Attorney General William Barr's efforts to politicize the Justice Department were already a problem. Yesterday, they got much worse.

After Justice Department Inspector General Michael Horowitz released his report yesterday afternoon on the FBI's investigation into the Russia scandal, Donald Trump and his team were left in a difficult position. After all, Horowitz had just exposed months of presidential rhetoric as brazen lies and shredded each of Trump's conspiracy theories about a "witch hunt," launched by the "deep state" in federal law enforcement.

Within two hours of the inspector general's findings reaching the public, Team Trump was reduced to simultaneously arguing to Americans that Horowitz's report was (a) an accurate assessment that totally vindicated all of the president's ridiculous claims; and (b) was an inaccurate assessment that the public should reject.

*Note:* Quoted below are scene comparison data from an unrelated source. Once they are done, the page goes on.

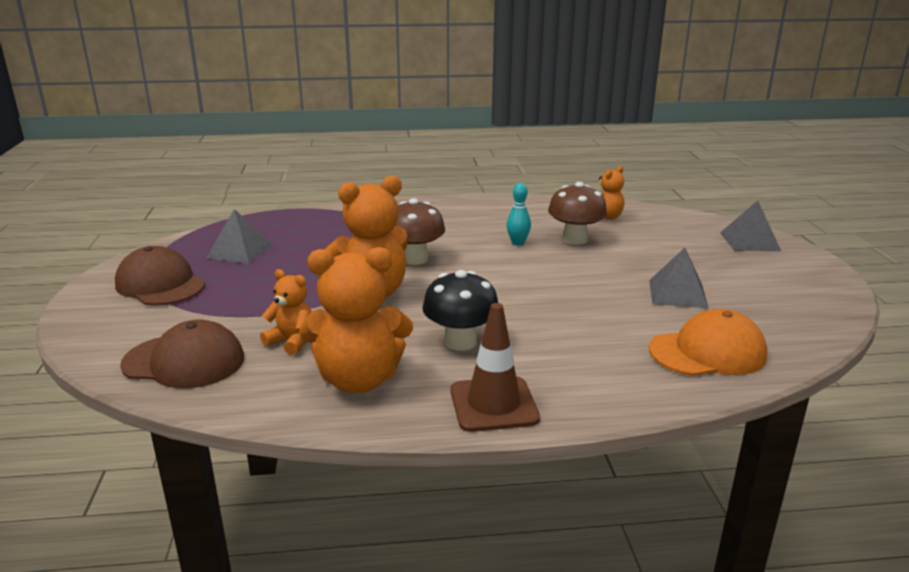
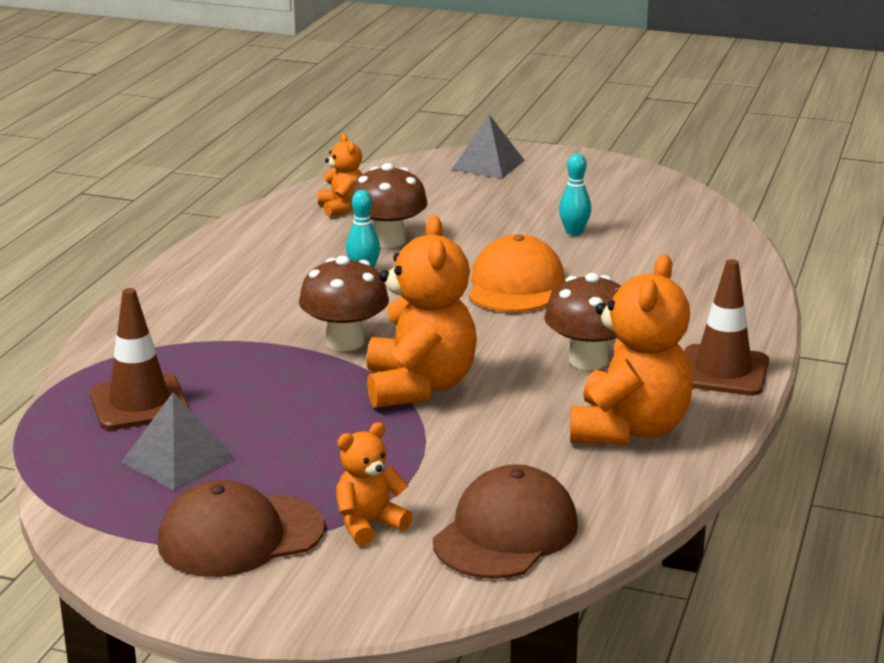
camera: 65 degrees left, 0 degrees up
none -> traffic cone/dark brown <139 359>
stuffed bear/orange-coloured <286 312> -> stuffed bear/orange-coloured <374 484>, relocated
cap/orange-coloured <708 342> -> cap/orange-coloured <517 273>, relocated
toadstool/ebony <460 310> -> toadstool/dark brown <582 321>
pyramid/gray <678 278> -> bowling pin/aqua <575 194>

Apparently unable to experience shame, Bill Barr embraced the latter tack.

Attorney General William Barr on Monday rejected a key conclusion of an investigation conducted by his own agency's watchdog that a probe into Russian interference into the 2016 election was justified.Barr, in a lengthy statement, called the FBI's investigation into Moscow's interference "intrusive" and said it had been launched "on the thinnest of suspicions" -- even though the Justice Department's inspector general report released Monday concluded that the overall probe was justified and not motivated by politics.

This is the same Bill Barr who offered sworn Senate testimony arguing that the FBI "spied" on the Trump campaign -- an assertion we now know to be completely untrue.

There is a familiarity to the circumstances. When then-Special Counsel Robert Mueller's report was completed, the attorney general tried to pre-spin it -- before anyone could read the findings for themselves -- as great news for the White House. The dishonest political ploy, by design, muddled the public's understanding of Mueller's investigation.

Yesterday, Barr tried to do effectively the same thing, except this time, the attorney general didn't get a head start -- and the document the Republican lawyer tried to spin was readily available, and there was no need for the public to rely on Barr's agenda-driven rhetoric.

We're learning quite a bit about how this attorney general approaches his unique and powerful responsibilities, and none of what we're learning is good.

Complicating matters is the other statement released yesterday afternoon.

In addition, John Durham, U.S. attorney for Connecticut -- whom Barr tapped in May to conduct a special investigation into the larger question of whether any of the U.S. government efforts to investigate Russian election interference involved improper surveillance of the Trump campaign -- also criticized the IG report."Based on the evidence collected to date, and while our investigation is ongoing, last month we advised the Inspector General that we do not agree with some of the report's conclusions as to predication and how the FBI case was opened," Durham said in a statement.

As a Washington Post analysis added, "It's the kind of thing that wouldn't be surprising from Barr, whose heavy-handed handling of the Mueller report was hugely controversial and misleading.... But Durham is someone who rarely speaks publicly. It's hard not to read that statement as him aligning with Barr's approach to these matters."

And given that Durham is currently overseeing an ostensible criminal investigation, the fact that he'd weigh in with a political statement at all was "bizarre," according to David Laufman, who served as the Justice Department's top counterintelligence official in the Obama and Trump administrations.

Understating matters, a Vox report added, "Altogether, it made for some highly unusual pushback against the Justice Department's internal watchdog, raising further questions about the mysterious Durham investigation, as well as concerns over the department's politicization under Barr."